EXERCISE DETAILS => Return each of the following lines verbatim, from the first to the last.

*** GIVEN ENTRIES ***

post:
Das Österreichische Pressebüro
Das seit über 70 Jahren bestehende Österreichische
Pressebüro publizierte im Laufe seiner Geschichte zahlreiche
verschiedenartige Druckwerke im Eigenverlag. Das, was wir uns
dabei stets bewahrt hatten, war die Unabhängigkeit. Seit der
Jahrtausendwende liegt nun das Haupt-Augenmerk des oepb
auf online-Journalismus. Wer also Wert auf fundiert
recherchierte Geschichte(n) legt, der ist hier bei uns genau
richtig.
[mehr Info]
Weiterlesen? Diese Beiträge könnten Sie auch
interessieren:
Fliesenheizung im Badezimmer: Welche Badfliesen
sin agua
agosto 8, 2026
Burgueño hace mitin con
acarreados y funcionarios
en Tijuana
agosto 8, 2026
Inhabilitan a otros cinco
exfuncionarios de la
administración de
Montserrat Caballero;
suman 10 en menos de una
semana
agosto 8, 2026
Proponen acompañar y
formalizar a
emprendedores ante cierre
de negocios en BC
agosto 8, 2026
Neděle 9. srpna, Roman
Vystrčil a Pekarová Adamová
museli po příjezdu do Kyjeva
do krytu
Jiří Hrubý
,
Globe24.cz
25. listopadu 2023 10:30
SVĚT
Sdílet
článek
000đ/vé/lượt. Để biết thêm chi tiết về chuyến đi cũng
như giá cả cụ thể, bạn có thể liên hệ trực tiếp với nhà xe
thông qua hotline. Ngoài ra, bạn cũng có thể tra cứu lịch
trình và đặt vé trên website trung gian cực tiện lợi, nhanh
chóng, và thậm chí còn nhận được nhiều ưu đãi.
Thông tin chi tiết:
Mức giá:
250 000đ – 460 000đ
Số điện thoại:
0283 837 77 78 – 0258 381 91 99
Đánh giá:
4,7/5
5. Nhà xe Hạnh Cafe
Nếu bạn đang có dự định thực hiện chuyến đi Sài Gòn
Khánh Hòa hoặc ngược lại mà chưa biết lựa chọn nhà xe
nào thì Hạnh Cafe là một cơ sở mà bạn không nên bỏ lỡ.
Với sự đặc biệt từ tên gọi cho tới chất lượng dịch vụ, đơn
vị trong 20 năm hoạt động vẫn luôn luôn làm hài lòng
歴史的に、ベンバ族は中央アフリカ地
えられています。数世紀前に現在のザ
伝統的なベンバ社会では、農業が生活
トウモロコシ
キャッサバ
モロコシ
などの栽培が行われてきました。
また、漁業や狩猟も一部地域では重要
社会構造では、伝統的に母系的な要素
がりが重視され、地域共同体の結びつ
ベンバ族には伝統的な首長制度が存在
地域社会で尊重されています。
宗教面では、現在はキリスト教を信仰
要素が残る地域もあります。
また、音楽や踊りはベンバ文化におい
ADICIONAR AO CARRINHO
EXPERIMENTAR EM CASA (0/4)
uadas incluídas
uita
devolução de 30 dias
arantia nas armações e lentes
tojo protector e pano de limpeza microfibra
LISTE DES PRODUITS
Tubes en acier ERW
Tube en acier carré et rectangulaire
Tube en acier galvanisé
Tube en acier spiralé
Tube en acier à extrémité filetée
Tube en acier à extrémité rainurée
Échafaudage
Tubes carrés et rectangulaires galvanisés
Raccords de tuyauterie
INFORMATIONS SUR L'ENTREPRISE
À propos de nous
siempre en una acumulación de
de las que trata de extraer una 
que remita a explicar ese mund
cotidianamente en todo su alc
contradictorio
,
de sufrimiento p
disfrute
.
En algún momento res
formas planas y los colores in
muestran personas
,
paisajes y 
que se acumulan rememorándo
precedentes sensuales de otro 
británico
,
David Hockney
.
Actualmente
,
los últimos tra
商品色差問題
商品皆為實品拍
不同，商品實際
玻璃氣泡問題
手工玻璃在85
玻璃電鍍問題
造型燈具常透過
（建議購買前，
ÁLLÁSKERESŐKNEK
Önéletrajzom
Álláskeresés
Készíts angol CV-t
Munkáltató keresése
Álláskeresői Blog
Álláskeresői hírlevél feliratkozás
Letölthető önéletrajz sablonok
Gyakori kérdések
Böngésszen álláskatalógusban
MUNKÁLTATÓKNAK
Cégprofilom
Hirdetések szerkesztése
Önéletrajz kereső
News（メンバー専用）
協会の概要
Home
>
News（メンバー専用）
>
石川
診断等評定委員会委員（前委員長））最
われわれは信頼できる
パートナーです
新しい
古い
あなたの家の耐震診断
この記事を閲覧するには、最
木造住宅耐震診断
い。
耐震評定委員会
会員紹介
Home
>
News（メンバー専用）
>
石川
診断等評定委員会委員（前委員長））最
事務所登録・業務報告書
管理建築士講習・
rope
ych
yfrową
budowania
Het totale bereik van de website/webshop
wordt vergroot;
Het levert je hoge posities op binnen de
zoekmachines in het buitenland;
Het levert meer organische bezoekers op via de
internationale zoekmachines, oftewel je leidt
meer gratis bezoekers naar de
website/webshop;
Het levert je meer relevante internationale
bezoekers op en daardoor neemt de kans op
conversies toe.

*** End of GIVEN ENTRIES ***

ANSWER AREA =>
post:
Das Österreichische Pressebüro
Das seit über 70 Jahren bestehende Österreichische
Pressebüro publizierte im Laufe seiner Geschichte zahlreiche
verschiedenartige Druckwerke im Eigenverlag. Das, was wir uns
dabei stets bewahrt hatten, war die Unabhängigkeit. Seit der
Jahrtausendwende liegt nun das Haupt-Augenmerk des oepb
auf online-Journalismus. Wer also Wert auf fundiert
recherchierte Geschichte(n) legt, der ist hier bei uns genau
richtig.
[mehr Info]
Weiterlesen? Diese Beiträge könnten Sie auch
interessieren:
Fliesenheizung im Badezimmer: Welche Badfliesen
sin agua
agosto 8, 2026
Burgueño hace mitin con
acarreados y funcionarios
en Tijuana
agosto 8, 2026
Inhabilitan a otros cinco
exfuncionarios de la
administración de
Montserrat Caballero;
suman 10 en menos de una
semana
agosto 8, 2026
Proponen acompañar y
formalizar a
emprendedores ante cierre
de negocios en BC
agosto 8, 2026
Neděle 9. srpna, Roman
Vystrčil a Pekarová Adamová
museli po příjezdu do Kyjeva
do krytu
Jiří Hrubý
,
Globe24.cz
25. listopadu 2023 10:30
SVĚT
Sdílet
článek
000đ/vé/lượt. Để biết thêm chi tiết về chuyến đi cũng
như giá cả cụ thể, bạn có thể liên hệ trực tiếp với nhà xe
thông qua hotline. Ngoài ra, bạn cũng có thể tra cứu lịch
trình và đặt vé trên website trung gian cực tiện lợi, nhanh
chóng, và thậm chí còn nhận được nhiều ưu đãi.
Thông tin chi tiết:
Mức giá:
250 000đ – 460 000đ
Số điện thoại:
0283 837 77 78 – 0258 381 91 99
Đánh giá:
4,7/5
5. Nhà xe Hạnh Cafe
Nếu bạn đang có dự định thực hiện chuyến đi Sài Gòn
Khánh Hòa hoặc ngược lại mà chưa biết lựa chọn nhà xe
nào thì Hạnh Cafe là một cơ sở mà bạn không nên bỏ lỡ.
Với sự đặc biệt từ tên gọi cho tới chất lượng dịch vụ, đơn
vị trong 20 năm hoạt động vẫn luôn luôn làm hài lòng
歴史的に、ベンバ族は中央アフリカ地
えられています。数世紀前に現在のザ
伝統的なベンバ社会では、農業が生活
トウモロコシ
キャッサバ
モロコシ
などの栽培が行われてきました。
また、漁業や狩猟も一部地域では重要
社会構造では、伝統的に母系的な要素
がりが重視され、地域共同体の結びつ
ベンバ族には伝統的な首長制度が存在
地域社会で尊重されています。
宗教面では、現在はキリスト教を信仰
要素が残る地域もあります。
また、音楽や踊りはベンバ文化におい
ADICIONAR AO CARRINHO
EXPERIMENTAR EM CASA (0/4)
uadas incluídas
uita
devolução de 30 dias
arantia nas armações e lentes
tojo protector e pano de limpeza microfibra
LISTE DES PRODUITS
Tubes en acier ERW
Tube en acier carré et rectangulaire
Tube en acier galvanisé
Tube en acier spiralé
Tube en acier à extrémité filetée
Tube en acier à extrémité rainurée
Échafaudage
Tubes carrés et rectangulaires galvanisés
Raccords de tuyauterie
INFORMATIONS SUR L'ENTREPRISE
À propos de nous
siempre en una acumulación de
de las que trata de extraer una 
que remita a explicar ese mund
cotidianamente en todo su alc
contradictorio
,
de sufrimiento p
disfrute
.
En algún momento res
formas planas y los colores in
muestran personas
,
paisajes y 
que se acumulan rememorándo
precedentes sensuales de otro 
británico
,
David Hockney
.
Actualmente
,
los últimos tra
商品色差問題
商品皆為實品拍
不同，商品實際
玻璃氣泡問題
手工玻璃在85
玻璃電鍍問題
造型燈具常透過
（建議購買前，
ÁLLÁSKERESŐKNEK
Önéletrajzom
Álláskeresés
Készíts angol CV-t
Munkáltató keresése
Álláskeresői Blog
Álláskeresői hírlevél feliratkozás
Letölthető önéletrajz sablonok
Gyakori kérdések
Böngésszen álláskatalógusban
MUNKÁLTATÓKNAK
Cégprofilom
Hirdetések szerkesztése
Önéletrajz kereső
News（メンバー専用）
協会の概要
Home
>
News（メンバー専用）
>
石川
診断等評定委員会委員（前委員長））最
われわれは信頼できる
パートナーです
新しい
古い
あなたの家の耐震診断
この記事を閲覧するには、最
木造住宅耐震診断
い。
耐震評定委員会
会員紹介
Home
>
News（メンバー専用）
>
石川
診断等評定委員会委員（前委員長））最
事務所登録・業務報告書
管理建築士講習・
rope
ych
yfrową
budowania
Het totale bereik van de website/webshop
wordt vergroot;
Het levert je hoge posities op binnen de
zoekmachines in het buitenland;
Het levert meer organische bezoekers op via de
internationale zoekmachines, oftewel je leidt
meer gratis bezoekers naar de
website/webshop;
Het levert je meer relevante internationale
bezoekers op en daardoor neemt de kans op
conversies toe.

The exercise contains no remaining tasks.